Hand pressing a "SHUTDOWN" key on a keyboard, with a monitor displaying "Sora" and "SHUTDOWN."
OpenAI has shut down its Sora app, an experiment in AI video generation, citing a realignment of research priorities. The decision, announced via X, marks a reversal for what was seen as a major attempt to mainstream generative video. OpenAI thanked users and promised details on timelines for API access and user content preservation.
The move comes shortly after the introduction of an editing feature for Sora on iOS and the web. An OpenAI spokesperson told Engadget that the company has decided to discontinue Sora in the consumer app and API. TechCrunch reported the Sora app peaked at 3.3 million downloads in November before sliding to 1.1 million by February, generating $2.1 million in revenue.
Mandar Natekar, CEO of NeuralGarage, noted the high compute costs associated with text-to-video, stating, “Text-to-video is phenomenally high compute cost… generative video has the worst revenue versus resources ratio.” NeuralGarage focuses on enhancing existing footage, insulating it from text-to-video market volatility.

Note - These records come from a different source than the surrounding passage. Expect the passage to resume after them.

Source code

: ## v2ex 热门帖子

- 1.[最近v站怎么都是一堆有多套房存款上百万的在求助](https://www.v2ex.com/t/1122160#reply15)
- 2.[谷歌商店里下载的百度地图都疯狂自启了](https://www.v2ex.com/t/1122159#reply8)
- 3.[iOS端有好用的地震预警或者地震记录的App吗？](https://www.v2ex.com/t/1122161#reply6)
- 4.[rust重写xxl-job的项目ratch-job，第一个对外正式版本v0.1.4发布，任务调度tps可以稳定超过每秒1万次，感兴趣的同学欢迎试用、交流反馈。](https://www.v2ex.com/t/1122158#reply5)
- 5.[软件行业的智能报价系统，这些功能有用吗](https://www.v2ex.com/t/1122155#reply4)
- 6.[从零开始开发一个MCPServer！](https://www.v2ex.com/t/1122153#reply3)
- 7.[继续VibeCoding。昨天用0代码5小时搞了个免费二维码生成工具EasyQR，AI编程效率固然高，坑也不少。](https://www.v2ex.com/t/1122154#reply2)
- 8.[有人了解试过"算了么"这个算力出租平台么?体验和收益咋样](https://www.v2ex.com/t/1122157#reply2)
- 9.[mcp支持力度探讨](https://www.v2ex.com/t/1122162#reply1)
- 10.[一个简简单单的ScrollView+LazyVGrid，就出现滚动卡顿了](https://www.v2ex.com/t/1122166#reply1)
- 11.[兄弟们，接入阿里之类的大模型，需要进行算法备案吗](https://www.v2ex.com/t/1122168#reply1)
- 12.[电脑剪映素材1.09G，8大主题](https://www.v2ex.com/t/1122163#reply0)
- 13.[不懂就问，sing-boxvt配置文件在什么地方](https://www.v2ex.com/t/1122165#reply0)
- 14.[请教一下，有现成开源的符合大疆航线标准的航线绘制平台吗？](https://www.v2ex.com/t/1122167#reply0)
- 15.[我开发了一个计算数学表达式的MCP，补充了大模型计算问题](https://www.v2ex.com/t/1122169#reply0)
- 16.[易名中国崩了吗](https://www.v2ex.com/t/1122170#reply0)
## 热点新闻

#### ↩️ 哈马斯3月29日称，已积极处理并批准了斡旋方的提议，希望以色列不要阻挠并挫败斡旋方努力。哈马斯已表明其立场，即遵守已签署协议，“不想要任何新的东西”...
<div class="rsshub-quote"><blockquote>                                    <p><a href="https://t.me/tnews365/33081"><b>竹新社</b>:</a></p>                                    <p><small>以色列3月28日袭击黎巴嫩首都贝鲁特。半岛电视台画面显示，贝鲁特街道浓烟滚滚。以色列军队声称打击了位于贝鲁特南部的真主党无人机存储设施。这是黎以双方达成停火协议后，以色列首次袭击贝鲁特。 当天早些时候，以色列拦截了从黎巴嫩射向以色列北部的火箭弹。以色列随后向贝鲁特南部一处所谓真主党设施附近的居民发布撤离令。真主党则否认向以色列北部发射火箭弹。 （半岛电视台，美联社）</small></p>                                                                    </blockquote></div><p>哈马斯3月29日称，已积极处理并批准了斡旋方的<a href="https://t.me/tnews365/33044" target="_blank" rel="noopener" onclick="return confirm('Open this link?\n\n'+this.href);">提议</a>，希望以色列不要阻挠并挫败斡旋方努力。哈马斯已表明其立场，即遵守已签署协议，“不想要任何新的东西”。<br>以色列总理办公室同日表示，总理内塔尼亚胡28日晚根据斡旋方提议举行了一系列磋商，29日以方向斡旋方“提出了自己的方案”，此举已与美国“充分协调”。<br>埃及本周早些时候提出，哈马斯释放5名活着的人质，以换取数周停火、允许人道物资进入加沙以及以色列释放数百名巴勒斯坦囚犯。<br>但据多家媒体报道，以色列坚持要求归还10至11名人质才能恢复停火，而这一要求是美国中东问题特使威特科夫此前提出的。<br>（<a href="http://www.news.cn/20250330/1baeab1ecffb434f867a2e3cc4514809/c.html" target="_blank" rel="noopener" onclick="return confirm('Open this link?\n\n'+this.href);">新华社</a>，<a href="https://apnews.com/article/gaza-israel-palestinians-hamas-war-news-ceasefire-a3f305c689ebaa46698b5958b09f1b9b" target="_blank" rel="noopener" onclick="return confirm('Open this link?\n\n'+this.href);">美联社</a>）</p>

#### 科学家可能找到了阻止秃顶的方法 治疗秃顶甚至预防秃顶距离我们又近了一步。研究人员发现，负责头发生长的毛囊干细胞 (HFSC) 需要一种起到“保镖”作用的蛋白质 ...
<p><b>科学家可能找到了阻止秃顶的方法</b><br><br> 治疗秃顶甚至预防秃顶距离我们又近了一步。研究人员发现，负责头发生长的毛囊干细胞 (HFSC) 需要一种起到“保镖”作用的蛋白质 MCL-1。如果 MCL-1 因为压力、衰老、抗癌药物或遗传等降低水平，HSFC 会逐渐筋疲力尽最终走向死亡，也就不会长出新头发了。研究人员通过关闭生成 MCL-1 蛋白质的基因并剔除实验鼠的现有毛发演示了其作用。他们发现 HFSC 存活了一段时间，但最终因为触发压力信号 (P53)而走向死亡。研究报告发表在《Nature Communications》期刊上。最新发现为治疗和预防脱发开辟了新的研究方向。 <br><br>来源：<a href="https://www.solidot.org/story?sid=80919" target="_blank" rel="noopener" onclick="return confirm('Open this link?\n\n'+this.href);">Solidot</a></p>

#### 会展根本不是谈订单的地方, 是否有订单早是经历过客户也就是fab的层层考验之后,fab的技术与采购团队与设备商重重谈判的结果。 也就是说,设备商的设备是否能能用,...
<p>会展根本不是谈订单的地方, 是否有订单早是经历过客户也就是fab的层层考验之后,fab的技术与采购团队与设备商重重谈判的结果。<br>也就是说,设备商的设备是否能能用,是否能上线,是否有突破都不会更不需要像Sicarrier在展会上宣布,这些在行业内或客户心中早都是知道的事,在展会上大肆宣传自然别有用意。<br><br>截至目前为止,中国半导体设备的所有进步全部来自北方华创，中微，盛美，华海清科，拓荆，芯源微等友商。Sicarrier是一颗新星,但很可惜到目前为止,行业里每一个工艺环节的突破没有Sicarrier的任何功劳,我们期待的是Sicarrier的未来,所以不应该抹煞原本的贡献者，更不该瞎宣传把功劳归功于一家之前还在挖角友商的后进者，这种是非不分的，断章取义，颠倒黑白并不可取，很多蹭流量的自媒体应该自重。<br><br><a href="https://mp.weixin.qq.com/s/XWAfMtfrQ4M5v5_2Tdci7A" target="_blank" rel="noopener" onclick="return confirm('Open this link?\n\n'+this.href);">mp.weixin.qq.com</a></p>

Ritwika Choudhury, CEO of Unscript AI, echoed a similar sentiment, emphasizing a multi-model architecture for video production houses and OTT teams to create full-length films. Choudhury added, “Sora shutting down isn’t a sign that AI video is broken. It’s a sign that building for consumers was the wrong bet… The real business opportunity lies in professional use cases.”
The shutdown has sparked discussions about open-sourcing the technology. Clem Delangue, CEO of Hugging Face, suggested OpenAI open-source Sora to contribute to the field and make the efforts of teams working on it more meaningful.
The decision underscores that technical breakthroughs do not always translate into sustainable products. The industry focus is shifting towards IP ownership, distribution control, and monetization, rather than content generation.